Not long ago, my young son and I visited the Alabama Department of Archives and History building, which is just across the street from the State Capitol in Montgomery. We took our time exploring the building and eventually found ourselves on the second floor in the Hands-On Gallery for children. It’s here that young visitors to the state archives can learn about state history through touchable history-related items and history-themed activities.

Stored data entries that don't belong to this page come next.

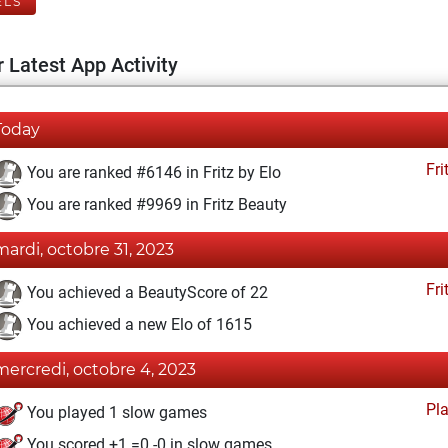
ELS
 Latest App Activity
Today
Fri
You are ranked #6146 in Fritz by Elo
You are ranked #9969 in Fritz Beauty
mardi, octobre 31, 2023
Fri
You achieved a BeautyScore of 22
You achieved a new Elo of 1615
mercredi, octobre 4, 2023
Pl
You played 1 slow games
You scored +1 =0 -0 in slow games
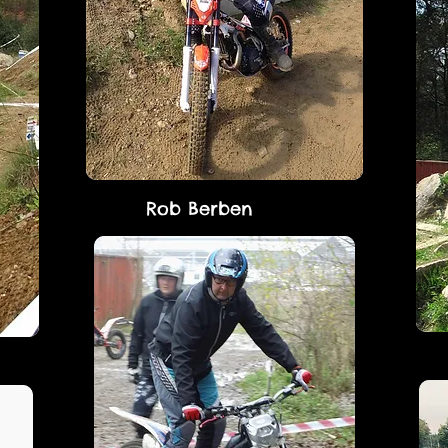
Rob Berben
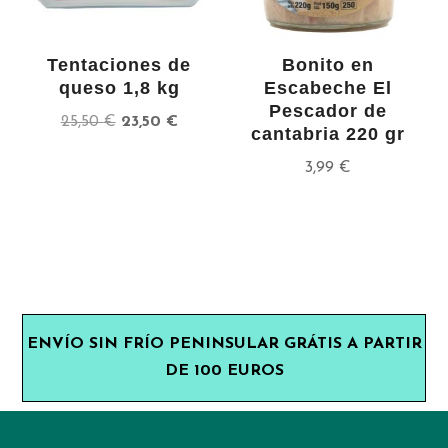
Tentaciones de
Bonito en
queso 1,8 kg
Escabeche El
Pescador de
El
El
25,50
€
23,50
€
cantabria 220 gr
precio
precio
3,99
€
original
actual
era:
es:
25,50 €.
23,50 €.
ENVÍO SIN FRÍO PENINSULAR GRÁTIS A PARTIR
DE 100 EUROS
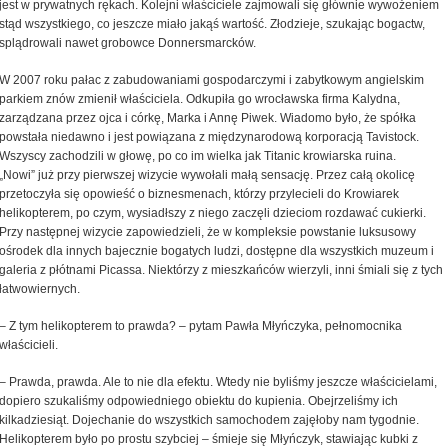
jest w prywatnych rękach. Kolejni właściciele zajmowali się głównie wywożeniem
stąd wszystkiego, co jeszcze miało jakąś wartość. Złodzieje, szukając bogactw,
splądrowali nawet grobowce Donnersmarcków.
W 2007 roku pałac z zabudowaniami gospodarczymi i zabytkowym angielskim
parkiem znów zmienił właściciela. Odkupiła go wrocławska firma Kalydna,
zarządzana przez ojca i córkę, Marka i Annę Piwek. Wiadomo było, że spółka
powstała niedawno i jest powiązana z międzynarodową korporacją Tavistock.
Wszyscy zachodzili w głowę, po co im wielka jak Titanic krowiarska ruina.
„Nowi” już przy pierwszej wizycie wywołali małą sensację. Przez całą okolicę
przetoczyła się opowieść o biznesmenach, którzy przylecieli do Krowiarek
helikopterem, po czym, wysiadłszy z niego zaczęli dzieciom rozdawać cukierki.
Przy następnej wizycie zapowiedzieli, że w kompleksie powstanie luksusowy
ośrodek dla innych bajecznie bogatych ludzi, dostępne dla wszystkich muzeum i
galeria z płótnami Picassa. Niektórzy z mieszkańców wierzyli, inni śmiali się z tych
łatwowiernych.
– Z tym helikopterem to prawda? – pytam Pawła Młyńczyka, pełnomocnika
właścicieli.
– Prawda, prawda. Ale to nie dla efektu. Wtedy nie byliśmy jeszcze właścicielami,
dopiero szukaliśmy odpowiedniego obiektu do kupienia. Obejrzeliśmy ich
kilkadziesiąt. Dojechanie do wszystkich samochodem zajęłoby nam tygodnie.
Helikopterem było po prostu szybciej – śmieje się Młyńczyk, stawiając kubki z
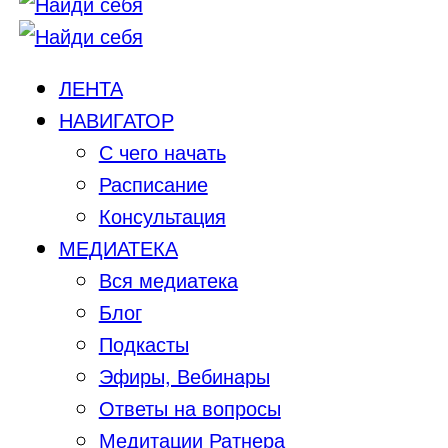
ЛЕНТА
НАВИГАТОР
С чего начать
Расписание
Консультация
МЕДИАТЕКА
Вся медиатека
Блог
Подкасты
Эфиры, Вебинары
Ответы на вопросы
Медитации Ратнера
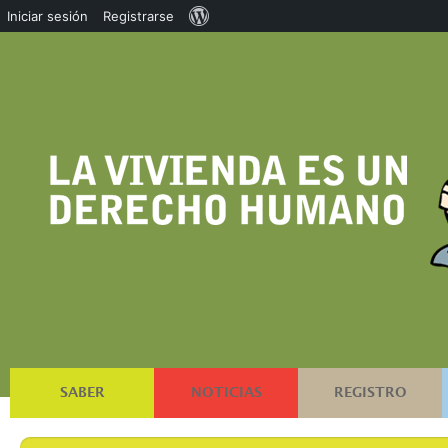
Acerca
Iniciar sesión
Registrarse
de
WordPress
SABER
NOTICIAS
REGISTRO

While my son busied himself with all the things this sizeable room had to offer, something on one of the walls caught my eye. It was an old poster that carried the banner, “Curious & Forgotten Places in Alabama: A Brief Glimpse at Bygone Days and Early Times in Alabama.” Printed by Down Home Designs in Selma in 1979, this old poster featured a large map of the state and pinpointed “curious and forgotten” places in each of the state’s 67 counties.
These places included old ghost towns like Claiborne and Cahaba as well as the old Middleton Cemetery in Monroe County and Turk’s Cave down in Conecuh County. My attention was naturally drawn to Wilcox County, and the only location designated within its borders was the former county seat of Canton Bluff.
Elsewhere on the poster, it offered this short description of that “curious and forgotten” location – Canton Bluff (A DESERTED STEAMBOAT LANDING) This early steamer landing site and county seat died when county government moved to Camden in 1832. Little evidence of the town exists today. It was on the west bluff of the river, a short distance east of Miller’s Ferry, and near the present Canton Bend.
On the drive home, as my son napped in the passenger seat beside me, I began to think about Canton Bluff and what it must have been like years and years ago. Later, I turned to my trusty, dogeared copy of “Place Names in Alabama” by Virginia O. Foscue to see what that book had to say about Canton Bluff. According to Foscue, Canton Bluff was a community on the high west bank of the Alabama River in Wilcox County and served as the Wilcox County seat from 1819 to 1832.
Foscue noted that the Canton Bluff post office was established in 1824 and that the town was probably named for either Canton, North Carolina or Canton, Georgia. Today, if you visit the vicinity of the old town of Canton Bluff, you’ll encounter a number of places that will remind you of the community’s heyday. Those locations include the Canton Bend United Methodist Church and antebellum homes like the Beck-Bryant-Talbot House, the Bethea-Strother Home and the Matthews-Tait-Rutherford Home.
In the end, I’m sure that some of you have likely seen copies of the old “Curious & Forgotten Places in Alabama” poster, and I’d be interested to know what other “curious and forgotten” places in Wilcox County, besides Canton Bluff, you would have added to the poster?